_PROBLEM TO SOLVE_. Reproduce the data verbatim, from its first line through the line containing "schulden zijn, is dit vaak de aangewezen weg", with both ends included.

BEGIN SUPPLIED MATERIAL

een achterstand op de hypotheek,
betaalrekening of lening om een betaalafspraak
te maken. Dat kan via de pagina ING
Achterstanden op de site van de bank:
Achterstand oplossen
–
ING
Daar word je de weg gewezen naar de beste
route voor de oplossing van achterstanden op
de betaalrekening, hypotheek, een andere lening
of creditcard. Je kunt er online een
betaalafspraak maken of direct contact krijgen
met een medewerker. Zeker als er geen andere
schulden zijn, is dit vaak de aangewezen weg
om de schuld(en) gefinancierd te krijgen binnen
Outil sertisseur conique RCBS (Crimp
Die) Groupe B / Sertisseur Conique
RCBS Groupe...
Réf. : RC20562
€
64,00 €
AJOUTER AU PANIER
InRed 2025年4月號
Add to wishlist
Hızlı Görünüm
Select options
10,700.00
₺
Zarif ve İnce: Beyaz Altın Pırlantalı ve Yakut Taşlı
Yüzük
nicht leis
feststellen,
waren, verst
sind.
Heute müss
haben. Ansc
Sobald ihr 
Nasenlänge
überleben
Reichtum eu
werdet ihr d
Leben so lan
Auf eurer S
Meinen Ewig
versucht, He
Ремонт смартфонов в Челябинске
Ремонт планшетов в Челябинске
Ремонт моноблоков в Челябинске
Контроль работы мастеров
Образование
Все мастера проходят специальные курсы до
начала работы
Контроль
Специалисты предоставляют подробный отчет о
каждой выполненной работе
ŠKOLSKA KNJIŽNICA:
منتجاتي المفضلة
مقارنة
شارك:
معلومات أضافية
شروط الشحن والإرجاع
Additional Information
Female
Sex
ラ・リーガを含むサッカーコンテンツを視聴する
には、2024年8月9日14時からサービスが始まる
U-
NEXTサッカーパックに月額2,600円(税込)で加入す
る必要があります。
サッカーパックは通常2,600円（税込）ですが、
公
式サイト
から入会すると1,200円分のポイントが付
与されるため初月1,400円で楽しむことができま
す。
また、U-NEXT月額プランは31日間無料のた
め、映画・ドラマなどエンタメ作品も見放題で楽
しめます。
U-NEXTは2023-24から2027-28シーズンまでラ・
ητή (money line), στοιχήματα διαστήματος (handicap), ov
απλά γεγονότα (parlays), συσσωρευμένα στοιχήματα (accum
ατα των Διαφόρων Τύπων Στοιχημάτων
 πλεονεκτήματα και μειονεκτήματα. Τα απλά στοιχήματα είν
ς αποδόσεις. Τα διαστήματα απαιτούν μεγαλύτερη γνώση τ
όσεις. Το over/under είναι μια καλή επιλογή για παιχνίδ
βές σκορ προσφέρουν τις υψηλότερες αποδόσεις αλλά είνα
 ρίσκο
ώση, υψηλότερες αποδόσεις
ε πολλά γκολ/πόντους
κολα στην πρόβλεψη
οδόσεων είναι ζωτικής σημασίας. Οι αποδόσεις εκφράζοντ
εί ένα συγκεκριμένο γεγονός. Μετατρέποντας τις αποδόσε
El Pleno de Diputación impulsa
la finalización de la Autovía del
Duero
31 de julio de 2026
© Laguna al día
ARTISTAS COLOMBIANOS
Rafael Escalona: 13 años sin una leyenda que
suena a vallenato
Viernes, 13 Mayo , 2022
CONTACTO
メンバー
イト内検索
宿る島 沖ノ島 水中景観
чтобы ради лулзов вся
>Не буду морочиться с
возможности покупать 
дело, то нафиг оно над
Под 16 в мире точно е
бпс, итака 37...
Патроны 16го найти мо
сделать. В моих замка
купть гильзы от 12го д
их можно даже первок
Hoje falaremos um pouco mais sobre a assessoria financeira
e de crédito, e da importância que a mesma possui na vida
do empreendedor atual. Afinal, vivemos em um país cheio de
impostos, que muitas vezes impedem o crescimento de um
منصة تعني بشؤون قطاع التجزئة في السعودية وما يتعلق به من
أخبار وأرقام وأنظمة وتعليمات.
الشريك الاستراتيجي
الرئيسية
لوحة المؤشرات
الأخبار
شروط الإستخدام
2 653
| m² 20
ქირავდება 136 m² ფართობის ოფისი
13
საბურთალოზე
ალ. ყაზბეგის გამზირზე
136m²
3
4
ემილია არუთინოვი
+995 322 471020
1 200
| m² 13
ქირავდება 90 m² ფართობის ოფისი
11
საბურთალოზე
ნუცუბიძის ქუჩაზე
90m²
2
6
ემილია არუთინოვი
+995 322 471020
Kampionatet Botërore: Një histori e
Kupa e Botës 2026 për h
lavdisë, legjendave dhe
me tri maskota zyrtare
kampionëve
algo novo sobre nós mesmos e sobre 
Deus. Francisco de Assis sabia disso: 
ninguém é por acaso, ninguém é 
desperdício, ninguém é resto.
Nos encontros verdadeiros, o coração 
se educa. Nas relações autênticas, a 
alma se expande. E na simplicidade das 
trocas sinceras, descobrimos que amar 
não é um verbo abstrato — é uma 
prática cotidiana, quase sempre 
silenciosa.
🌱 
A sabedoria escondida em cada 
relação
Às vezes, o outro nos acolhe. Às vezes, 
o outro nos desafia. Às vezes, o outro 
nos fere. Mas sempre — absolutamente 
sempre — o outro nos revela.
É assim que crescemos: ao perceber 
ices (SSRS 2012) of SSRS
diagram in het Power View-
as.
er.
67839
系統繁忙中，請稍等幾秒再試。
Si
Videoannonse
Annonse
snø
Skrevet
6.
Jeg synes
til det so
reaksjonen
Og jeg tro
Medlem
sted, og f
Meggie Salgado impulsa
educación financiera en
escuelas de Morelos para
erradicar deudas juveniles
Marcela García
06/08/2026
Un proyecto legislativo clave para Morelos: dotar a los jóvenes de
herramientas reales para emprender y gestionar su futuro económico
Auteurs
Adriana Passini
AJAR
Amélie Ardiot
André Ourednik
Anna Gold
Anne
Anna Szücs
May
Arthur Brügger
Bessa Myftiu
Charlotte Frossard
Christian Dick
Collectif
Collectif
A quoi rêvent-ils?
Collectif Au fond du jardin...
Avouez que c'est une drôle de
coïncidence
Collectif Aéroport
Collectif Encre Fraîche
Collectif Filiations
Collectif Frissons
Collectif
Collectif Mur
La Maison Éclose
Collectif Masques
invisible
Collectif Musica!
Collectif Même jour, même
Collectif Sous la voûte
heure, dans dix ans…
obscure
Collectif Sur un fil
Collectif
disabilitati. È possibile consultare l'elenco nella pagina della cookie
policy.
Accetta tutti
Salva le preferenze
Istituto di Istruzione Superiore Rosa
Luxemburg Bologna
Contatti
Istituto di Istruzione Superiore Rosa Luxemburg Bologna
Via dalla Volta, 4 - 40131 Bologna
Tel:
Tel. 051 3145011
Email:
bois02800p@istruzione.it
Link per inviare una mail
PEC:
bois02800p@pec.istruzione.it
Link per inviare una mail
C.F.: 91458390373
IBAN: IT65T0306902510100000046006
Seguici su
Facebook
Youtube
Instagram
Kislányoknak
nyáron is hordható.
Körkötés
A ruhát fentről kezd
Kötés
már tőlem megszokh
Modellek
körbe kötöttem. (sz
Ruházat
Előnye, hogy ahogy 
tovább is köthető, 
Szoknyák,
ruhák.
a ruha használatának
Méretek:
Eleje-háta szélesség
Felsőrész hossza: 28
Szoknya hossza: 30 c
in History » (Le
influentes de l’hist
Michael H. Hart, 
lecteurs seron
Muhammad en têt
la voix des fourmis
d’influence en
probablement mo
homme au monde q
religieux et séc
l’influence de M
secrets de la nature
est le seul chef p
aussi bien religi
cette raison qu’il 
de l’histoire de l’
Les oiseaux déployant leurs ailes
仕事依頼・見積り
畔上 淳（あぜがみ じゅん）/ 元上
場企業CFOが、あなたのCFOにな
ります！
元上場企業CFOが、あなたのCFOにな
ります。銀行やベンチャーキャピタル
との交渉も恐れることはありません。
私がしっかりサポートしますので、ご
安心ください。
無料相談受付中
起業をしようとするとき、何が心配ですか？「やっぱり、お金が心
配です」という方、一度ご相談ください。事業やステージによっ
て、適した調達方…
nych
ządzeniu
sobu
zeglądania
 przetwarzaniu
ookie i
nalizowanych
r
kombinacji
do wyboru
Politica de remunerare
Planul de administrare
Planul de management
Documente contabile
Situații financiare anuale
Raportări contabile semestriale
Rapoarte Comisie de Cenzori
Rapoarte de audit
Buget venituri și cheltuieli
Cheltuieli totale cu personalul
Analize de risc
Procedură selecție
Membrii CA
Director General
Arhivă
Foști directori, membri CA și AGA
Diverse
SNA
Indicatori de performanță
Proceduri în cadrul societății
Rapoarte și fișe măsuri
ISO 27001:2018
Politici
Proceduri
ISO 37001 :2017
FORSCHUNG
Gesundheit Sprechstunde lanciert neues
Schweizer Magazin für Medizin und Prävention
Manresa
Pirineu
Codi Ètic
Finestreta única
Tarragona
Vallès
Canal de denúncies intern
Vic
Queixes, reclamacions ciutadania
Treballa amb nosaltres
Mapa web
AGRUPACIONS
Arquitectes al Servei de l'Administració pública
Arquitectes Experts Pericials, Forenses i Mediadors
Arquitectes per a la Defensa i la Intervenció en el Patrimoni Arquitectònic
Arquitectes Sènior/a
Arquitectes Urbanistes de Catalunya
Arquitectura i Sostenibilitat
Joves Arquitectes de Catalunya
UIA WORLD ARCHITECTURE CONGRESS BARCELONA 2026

END SUPPLIED MATERIAL

_WRITTEN REPLY_.
een achterstand op de hypotheek,
betaalrekening of lening om een betaalafspraak
te maken. Dat kan via de pagina ING
Achterstanden op de site van de bank:
Achterstand oplossen
–
ING
Daar word je de weg gewezen naar de beste
route voor de oplossing van achterstanden op
de betaalrekening, hypotheek, een andere lening
of creditcard. Je kunt er online een
betaalafspraak maken of direct contact krijgen
met een medewerker. Zeker als er geen andere
schulden zijn, is dit vaak de aangewezen weg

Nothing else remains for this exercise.